Depois, em relação ao pagamento dos prémios, que seriam pagos mensalmente, em transferências de 15 mil euros, estes só terão pagos em 2005, quando Manuel Pinho estava já com a pasta da Economia no executivo de Sócrates. Segundo Manuel Pinho, este não terá reaparado que o pagamento estava a ser feito:
– O meu gestor de conta disse que estava a receber aquele valor mensal. Disse diretamente ao Dr. Salgado “pare lá com isto”.
– Mas tomou conhecimento que era pago por uma offshore no Panamá?
– Sim, sim. Mas estava a receber uma dívida. Mas foi uma coisa que me incomodou e disse ‘pare lá com isso’. Passado um tempo, o meu gestor de conta diz-me que continua.
– Mas se o dinheiro era legítimo, porque é que disse para parar de pagar?
– Porque era impossível controlar os pagamentos.
– Mas não recebia extratos?
– Recebia extratos só no final do ano.
Segundo o Ministério Público, Manuel Pinho terá sido corrompido por Ricardo Salgado, na altura em que era o responsável pela pasta da Economia no Governo de José Sócrates, e terá recebido uma avença mensal de 14.963,94 euros através da sociedade offshore Espírito Santo Enterprises — o conhecido saco azul do Grupo Espírito Santo (GES). No total, o antigo ministro da Economia terá recebido um total de 3,9 milhões de euros do GES e Ricardo Salgado terá dado ordem para efetuar esses pagamentos.
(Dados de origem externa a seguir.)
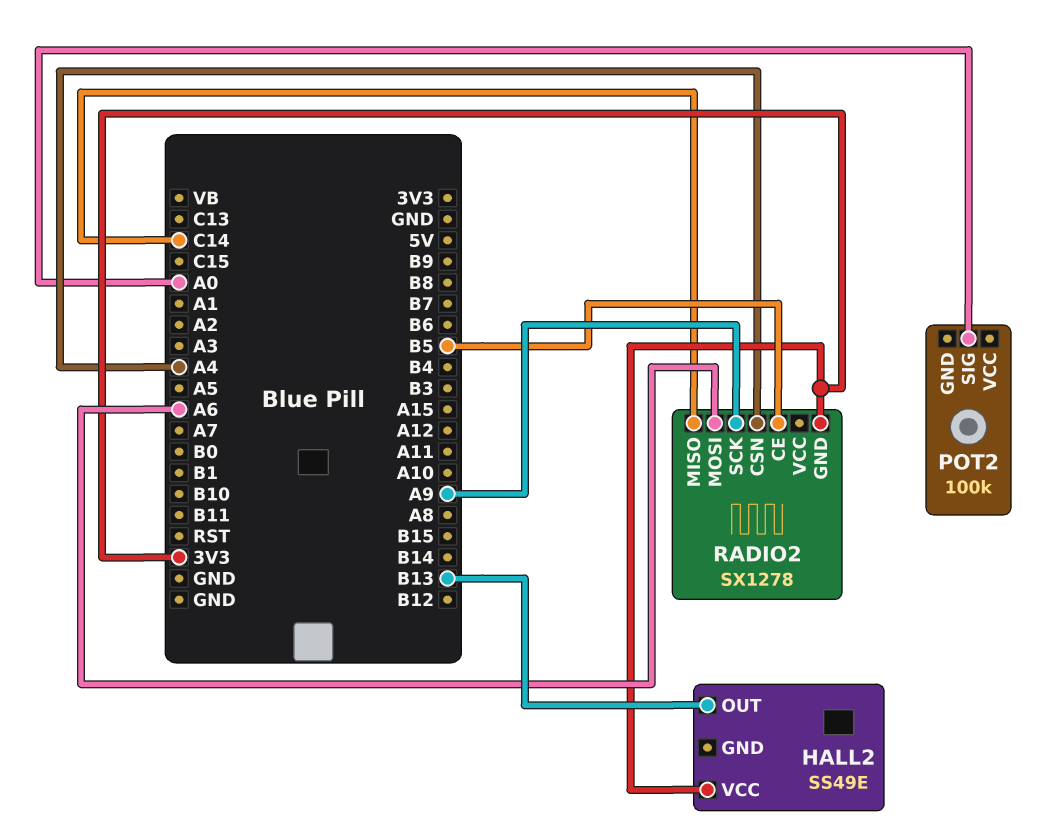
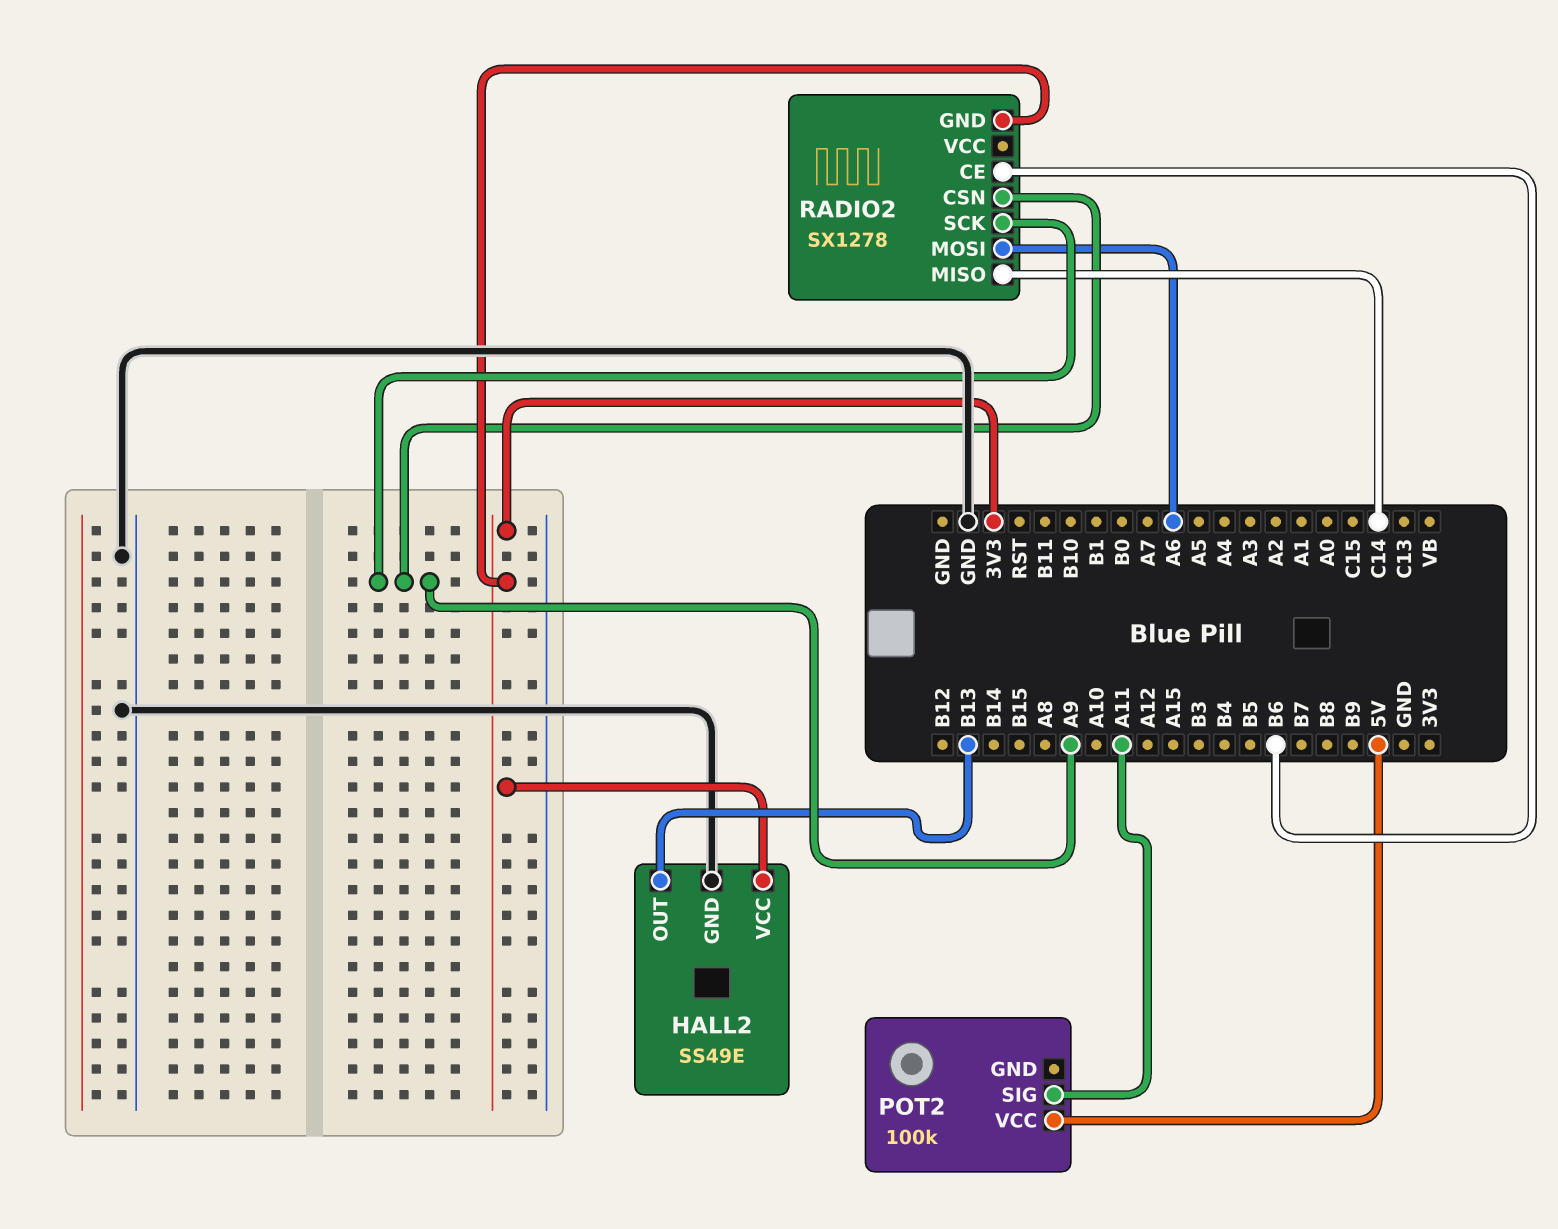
HALL2 pin GND: none -> GND
POT2 pin SIG: A0 -> A11
POT2 pin VCC: none -> 5V
RADIO2 pin CE: B5 -> B6
RADIO2 pin CSN: A4 -> A9

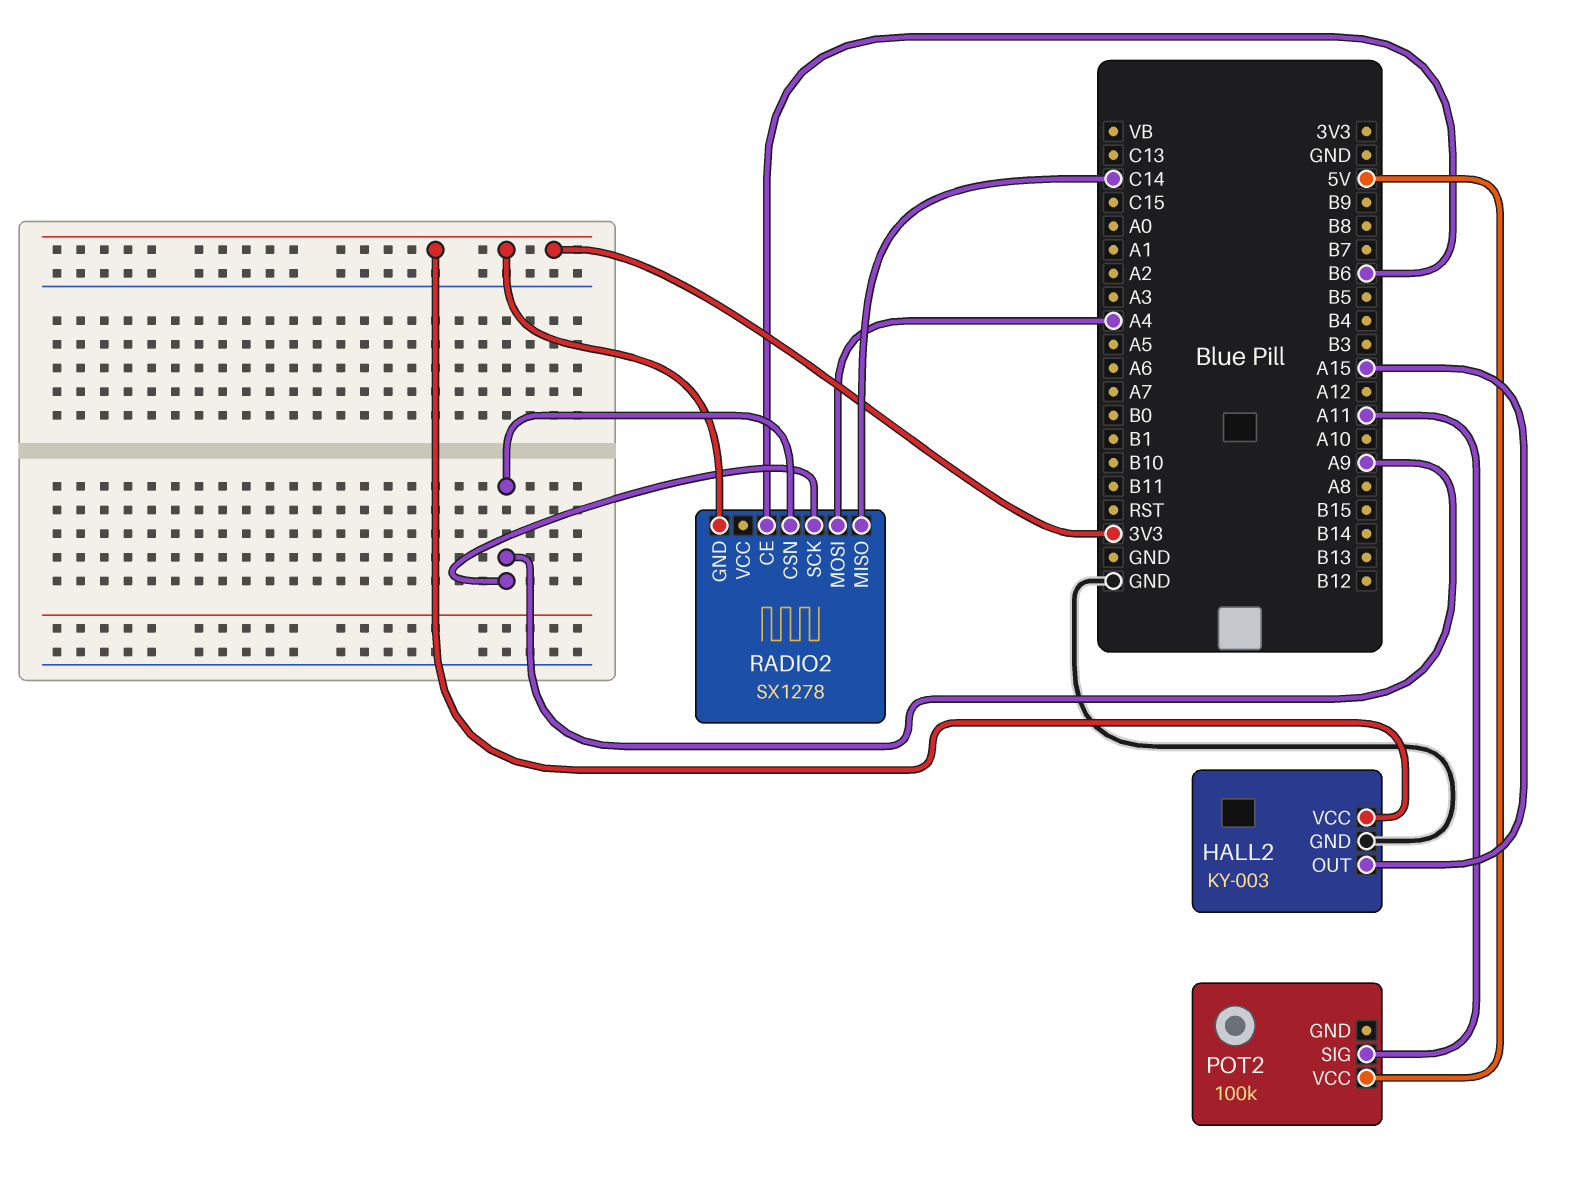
HALL2: SS49E -> KY-003
HALL2 pin OUT: B13 -> A15
RADIO2 pin MOSI: A6 -> A4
O objetivo do ex-líder do BES seria favorecer, alegadamente, o grupo da família, nomeadamente na aprovação das herdades da Comporta e do Pinheirinho como “Projeto de Interesse Nacional”.
“O verdadeiro acordo que existe não é de 2005”
Na primeira sessão deste julgamento, Manuel Pinho começou a prestar declarações, classificou a acusação do Ministério Público como uma “trapalhada” e recusou ter feito um “pacto criminal” com Ricardo Salgado, antes de assumir funções no Governo de José Sócrates, depois das eleições de 2005. “Não tem nexo, porque nós, pegando nesse pacto criminal, e fazendo as contas, o que é que resulta? Se fosse verdade, teria aceite um prejuízo colocasse, em vez de um beneficio. Ninguém faz um pacto para se prejudicar. A verdade é que não há esse pacto criminal, mas existe um acordo que estipula que existe um valor contratual. Esse acordo foi celebrado em março de 2004, quando era impossível prever as mudanças do país — nomeação de Santana Lopes, demissão de Santana Lopes. O verdadeiro acordo que existe não é de 2005”, explicou o antigo ministro da Economia.
Para justificar o facto de Manuel Pinho não ter declarado inicialmente os valores recebidos através do tal contrato, Manuel Pinho atirou as culpas para o BES, referindo que esta era uma prática comum dentro do banco. “O BES simplesmente tinha um mau hábito, que era de pagar complementos de salário no estrangeiro. Ou recebia um valor extremamente baixo, ou recebia um valor próximo da concorrência. Era uma má prática generalizada, que se aplicou comigo e com dezenas de quadros superiores.”